US-Außenminister Marco Rubio verkündete die Sanktionen am 24. Dezember 2025. Er bezeichnete die Betroffenen als zentrale Akteure eines von ihm sogenannten „globalen Zensur-Industriekomplexes“.
Von Hodenberg und Ballon arbeiten für HateAid, eine deutsche Organisation, die 2018 gegründet wurde. Die Gruppe setzt sich gegen digitale Gewalt ein und fordert strengere Verfolgung von Hassverbrechen im Netz. Sie arbeitet in Partnerschaft mit der Europäischen Union.
Rubio kritisierte das Duo sowie weitere europäische Persönlichkeiten dafür, US-Internetplattformen angeblich unter Druck zu setzen, um bestimmte Meinungen zu unterdrücken. Er warnte, dass in Zukunft weitere europäische Beamte mit ähnlichen Reisebeschränkungen rechnen müssten.
Auf der schwarzen Liste steht auch der ehemalige EU-Binnenmarktkommissar Thierry Breton, der bis September 2024 für die digitale Gesetzgebung zuständig war. Zudem wurden die britischen NGO-Vertreter Imran Ahmed und Clare Melford, die sich gegen Hass im Netz und Desinformation engagieren, mit einem Einreiseverbot belegt.

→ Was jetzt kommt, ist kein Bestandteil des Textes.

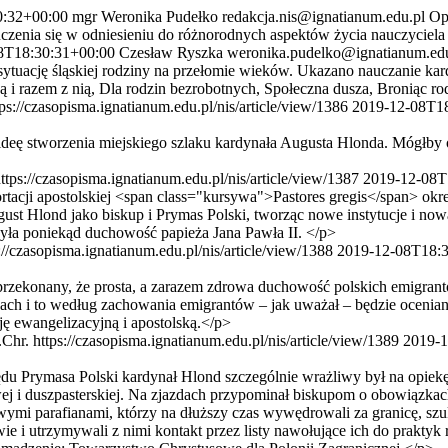
0:32+00:00
mgr Weronika Pudełko
redakcja.nis@ignatianum.edu.pl
Op
zenia się w odniesieniu do różnorodnych aspektów życia nauczyciela 
8T18:30:31+00:00
Czesław Ryszka
weronika.pudelko@ignatianum.edu
ację śląskiej rodziny na przełomie wieków. Ukazano nauczanie kardyn
ą i razem z nią, Dla rodzin bezrobotnych, Społeczna dusza, Broniąc 
tps://czasopisma.ignatianum.edu.pl/nis/article/view/1386
2019-12-08T1
 stworzenia miejskiego szlaku kardynała Augusta Hlonda. Mógłby on
ttps://czasopisma.ignatianum.edu.pl/nis/article/view/1387
2019-12-08T
ji apostolskiej <span class="kursywa">Pastores gregis</span> okreś
st Hlond jako biskup i Prymas Polski, tworząc nowe instytucje i nową 
yła poniekąd duchowość papieża Jana Pawła II. </p>
://czasopisma.ignatianum.edu.pl/nis/article/view/1388
2019-12-08T18:3
konany, że prosta, a zarazem zdrowa duchowość polskich emigrantów 
h i to według zachowania emigrantów – jak uważał – będzie oceniany 
ję ewangelizacyjną i apostolską.</p>
.Chr.
https://czasopisma.ignatianum.edu.pl/nis/article/view/1389
2019-1
Prymasa Polski kardynał Hlond szczególnie wrażliwy był na opiekę
i duszpasterskiej. Na zjazdach przypominał biskupom o obowiązkach
ymi parafianami, którzy na dłuższy czas wywędrowali za granicę, szu
 i utrzymywali z nimi kontakt przez listy nawołujące ich do praktyk re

In seiner Erklärung warf Rubio „Ideologen in Europa“ vor, die Meinungsfreiheit auf amerikanischen Plattformen kontrollieren zu wollen. Die US-Regierung behauptet, die Betroffenen hätten aktiv daran gearbeitet, die freie Meinungsäußerung im Internet einzuschränken.
Die Reiseverbote markieren eine Zuspitzung der Spannungen zwischen den USA und Europa in der Frage der Online-Regulierung. Betroffen sind Aktivisten, Beamte und Politiker, die sich gegen Hassrede und Falschinformationen einsetzen. Die USA haben signalisiert, dass weitere Sanktionen folgen könnten.